According to Microsoft, the groups Linen Typhoon and Violet Typhoon, both with ties to the Chinese state, were detected exploiting these vulnerabilities on internet-exposed SharePoint servers. Joining them is another China-based group, Storm-2603, reportedly using the same method. And the concerning part is that the investigation is still ongoing—more actors may be involved.

The Netherlands-based cybersecurity company Eye Security was among the first to raise the alarm. They detected the first signs last Friday and estimated that at least 54 organizations had already been compromised, including government agencies and major multinational corporations.

But the situation is even more alarming. According to recent statements from Eye Security’s CTO, Piet Kerkhofs, the actual number of affected entities far exceeds that initial estimate. In fact, their data shows that at least 400 servers have already been infected with malware, and 148 organizations worldwide are compromised—many of them unknowingly for weeks.

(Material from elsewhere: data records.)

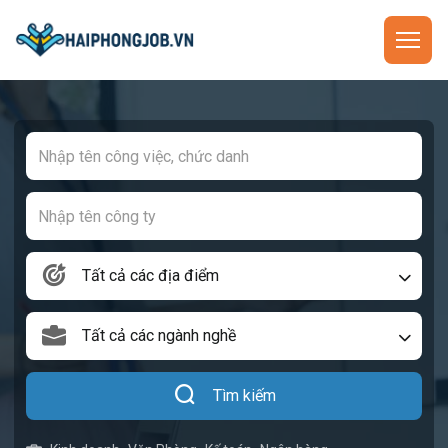
Tất cả các địa điểm
Tất cả các ngành nghề
Tìm kiếm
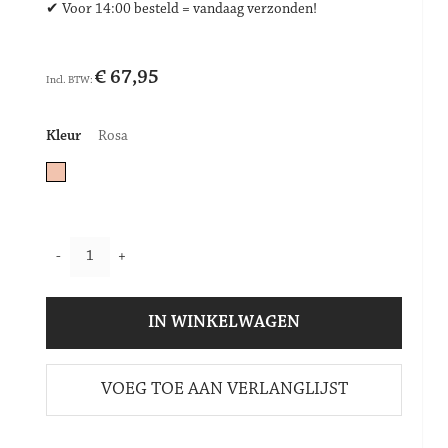
✔ Voor 14:00 besteld = vandaag verzonden!
€ 67,95
Kleur
Rosa
-
+
IN WINKELWAGEN
VOEG TOE AAN VERLANGLIJST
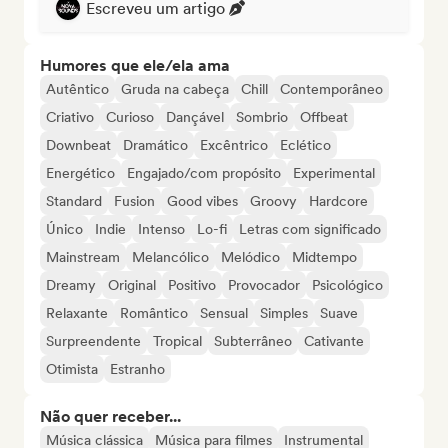
Escreveu um artigo
Humores que ele/ela ama
Autêntico
Gruda na cabeça
Chill
Contemporâneo
Criativo
Curioso
Dançável
Sombrio
Offbeat
Downbeat
Dramático
Excêntrico
Eclético
Energético
Engajado/com propósito
Experimental
Standard
Fusion
Good vibes
Groovy
Hardcore
Único
Indie
Intenso
Lo-fi
Letras com significado
Mainstream
Melancólico
Melódico
Midtempo
Dreamy
Original
Positivo
Provocador
Psicológico
Relaxante
Romântico
Sensual
Simples
Suave
Surpreendente
Tropical
Subterrâneo
Cativante
Otimista
Estranho
Não quer receber...
Música clássica
Música para filmes
Instrumental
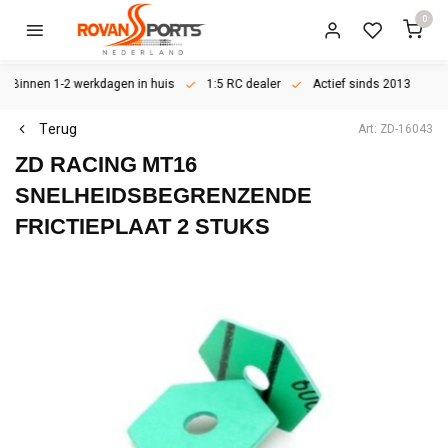
0
Binnen 1-2 werkdagen in huis
1:5 RC dealer
Actief sinds 2013
Terug
Art: ZD-16043
ZD RACING
MT16
SNELHEIDSBEGRENZENDE
FRICTIEPLAAT 2 STUKS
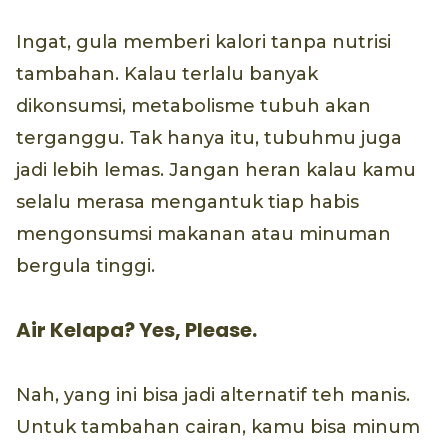
Ingat, gula memberi kalori tanpa nutrisi
tambahan. Kalau terlalu banyak
dikonsumsi, metabolisme tubuh akan
terganggu. Tak hanya itu, tubuhmu juga
jadi lebih lemas. Jangan heran kalau kamu
selalu merasa mengantuk tiap habis
mengonsumsi makanan atau minuman
bergula tinggi.
Air Kelapa? Yes, Please.
Nah, yang ini bisa jadi alternatif teh manis.
Untuk tambahan cairan, kamu bisa minum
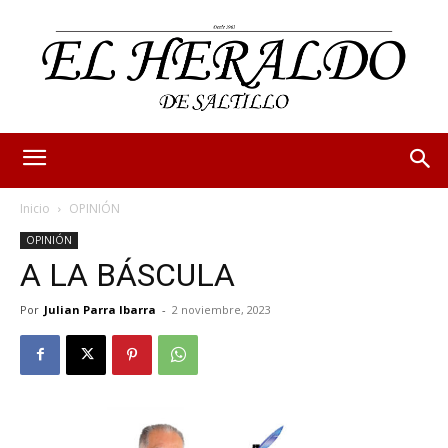
Inicio
OPINIÓN
OPINIÓN
A LA BÁSCULA
Por
Julian Parra Ibarra
-
2 noviembre, 2023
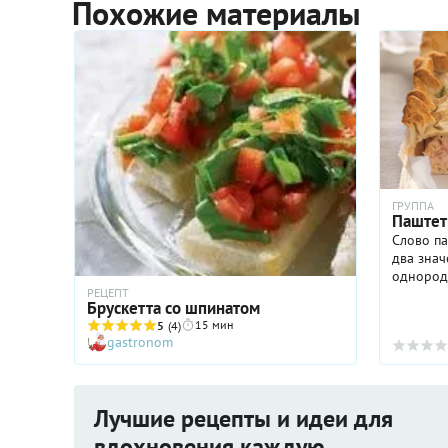
Похожие материалы
ГРУППА
Паште
Слово п
два знач
однородн
дичи, ов
РЕЦЕПТ
Брускетта со шпинатом
пригото
15 мин
5
(4)
Второй п
gastronom
из мяса, .
Лучшие рецепты и идеи для
вдохновения каждую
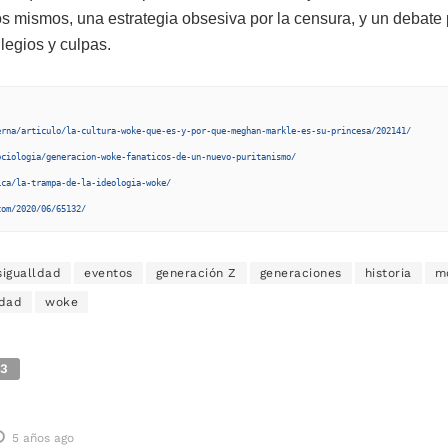
os mismos, una estrategia obsesiva por la censura, y un debate
ilegios y culpas.
erna/articulo/la-cultura-woke-que-es-y-por-que-meghan-markle-es-su-princesa/202141/
ociologia/generacion-woke-fanaticos-de-un-nuevo-puritanismo/
ica/la-trampa-de-la-ideologia-woke/
com/2020/06/65132/
sigualldad
eventos
generación Z
generaciones
historia
m
edad
woke
3
5 años ago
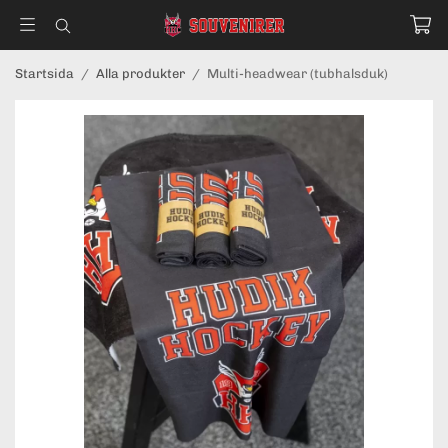
Startsida
/
Alla produkter
/
Multi-headwear (tubhalsduk)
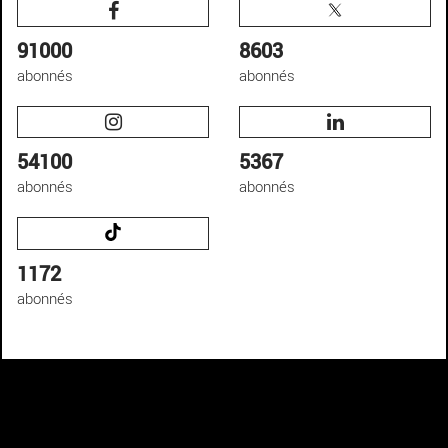
91000
8603
abonnés
abonnés
54100
5367
abonnés
abonnés
1172
abonnés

Security firm Check Point also joined in the findings, revealing that the attacks may have started as early as July 7, primarily targeting government, telecommunications, and technology entities across North America and Western Europe.

In response, the U.S. Cybersecurity and Infrastructure Security Agency (CISA) added vulnerability CVE-2025-53770—a key link in the ToolShell exploit chain—to its catalog of actively exploited flaws. The agency acted decisively: federal agencies were given just 24 hours to patch their systems.

These attacks make one thing clear: vulnerabilities in widely used platforms like SharePoint are fertile ground for global threats. If you haven’t audited your systems yet, now is the time to do it. Because if ToolShell teaches us anything, it’s that the next compromised organization could be yours.